#### [To do]
Set every entry down again, unchanged, picture-free.

#### [Records to process]
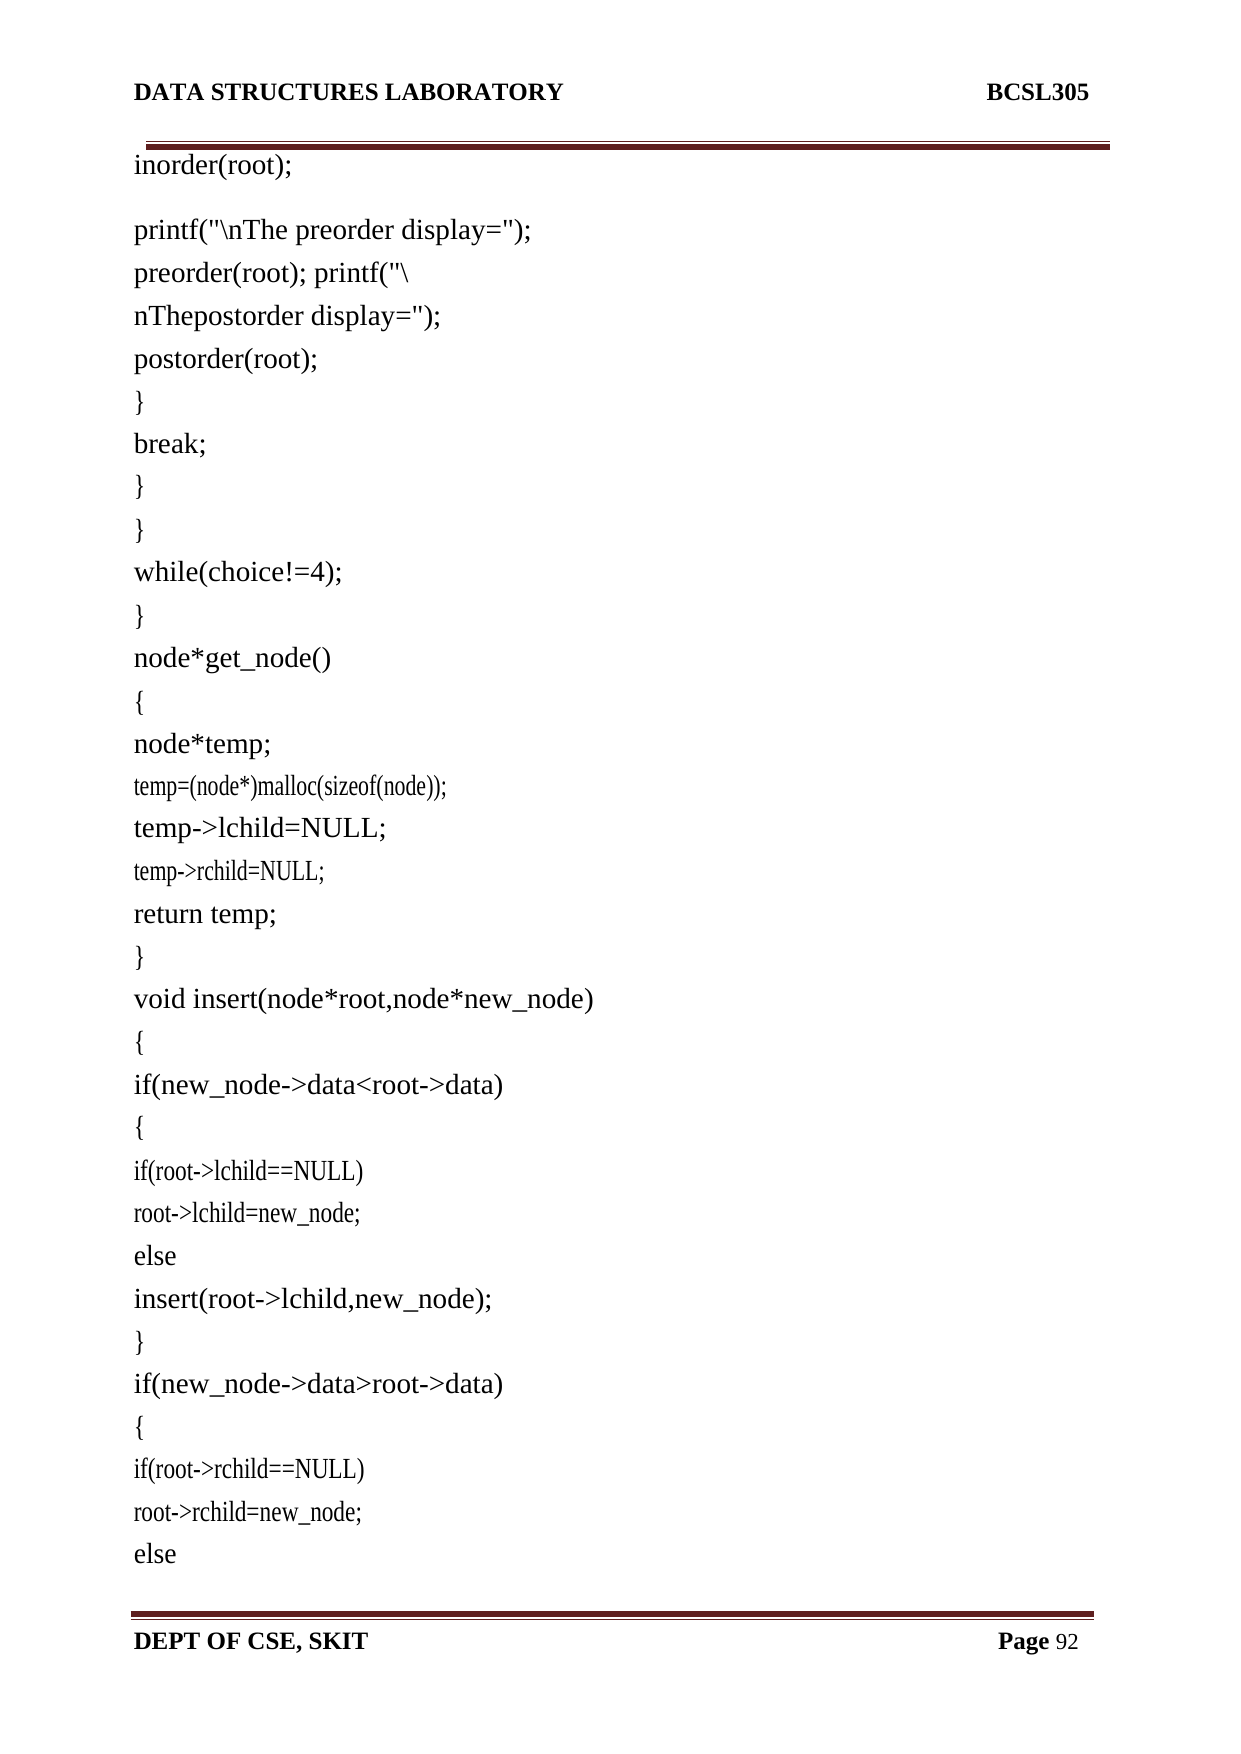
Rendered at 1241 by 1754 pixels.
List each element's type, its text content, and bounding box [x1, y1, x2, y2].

text inorder(root); [133, 149, 1126, 181]
text } [133, 384, 1126, 418]
text } [133, 468, 1126, 502]
text { [133, 1409, 1126, 1443]
text void insert(node*root,node*new_node) [133, 982, 1126, 1015]
text while(choice!=4); [133, 554, 1126, 588]
text if(new_node->data<root->data) [133, 1067, 1126, 1101]
text node*temp; temp=(node*)malloc(sizeof(node)); temp->lchild=NULL; [133, 727, 467, 844]
text temp->rchild=NULL; return temp; [133, 853, 347, 929]
text { [133, 684, 1126, 717]
text } [133, 939, 1126, 973]
text if(root->rchild==NULL) root->rchild=new_node; else [133, 1452, 378, 1569]
text } [133, 598, 1126, 631]
text } [133, 512, 1126, 546]
text } [133, 1324, 1126, 1357]
text printf("\nThe preorder display="); preorder(root); printf("\nThepostorder display="); postorder(root); [133, 212, 543, 375]
text insert(root->lchild,new_node); [133, 1282, 1126, 1315]
text break; [133, 426, 1126, 459]
text if(root->lchild==NULL) root->lchild=new_node; else [133, 1153, 377, 1272]
text { [133, 1024, 1126, 1058]
text { [133, 1109, 1126, 1143]
text if(new_node->data>root->data) [133, 1366, 1126, 1400]
text node*get_node() [133, 640, 1126, 674]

#### [Output below]
Rendered at 1241 by 1754 pixels.
List each element's type, its text content, and bounding box [x1, y1, x2, y2].

text inorder(root); [133, 149, 1126, 181]
text } [133, 384, 1126, 418]
text } [133, 468, 1126, 502]
text { [133, 1409, 1126, 1443]
text void insert(node*root,node*new_node) [133, 982, 1126, 1015]
text while(choice!=4); [133, 554, 1126, 588]
text if(new_node->data<root->data) [133, 1067, 1126, 1101]
text node*temp; temp=(node*)malloc(sizeof(node)); temp->lchild=NULL; [133, 727, 467, 844]
text temp->rchild=NULL; return temp; [133, 853, 347, 929]
text { [133, 684, 1126, 717]
text } [133, 939, 1126, 973]
text if(root->rchild==NULL) root->rchild=new_node; else [133, 1452, 378, 1569]
text } [133, 598, 1126, 631]
text } [133, 512, 1126, 546]
text } [133, 1324, 1126, 1357]
text printf("\nThe preorder display="); preorder(root); printf("\nThepostorder display="); postorder(root); [133, 212, 543, 375]
text insert(root->lchild,new_node); [133, 1282, 1126, 1315]
text break; [133, 426, 1126, 459]
text if(root->lchild==NULL) root->lchild=new_node; else [133, 1153, 377, 1272]
text { [133, 1024, 1126, 1058]
text { [133, 1109, 1126, 1143]
text if(new_node->data>root->data) [133, 1366, 1126, 1400]
text node*get_node() [133, 640, 1126, 674]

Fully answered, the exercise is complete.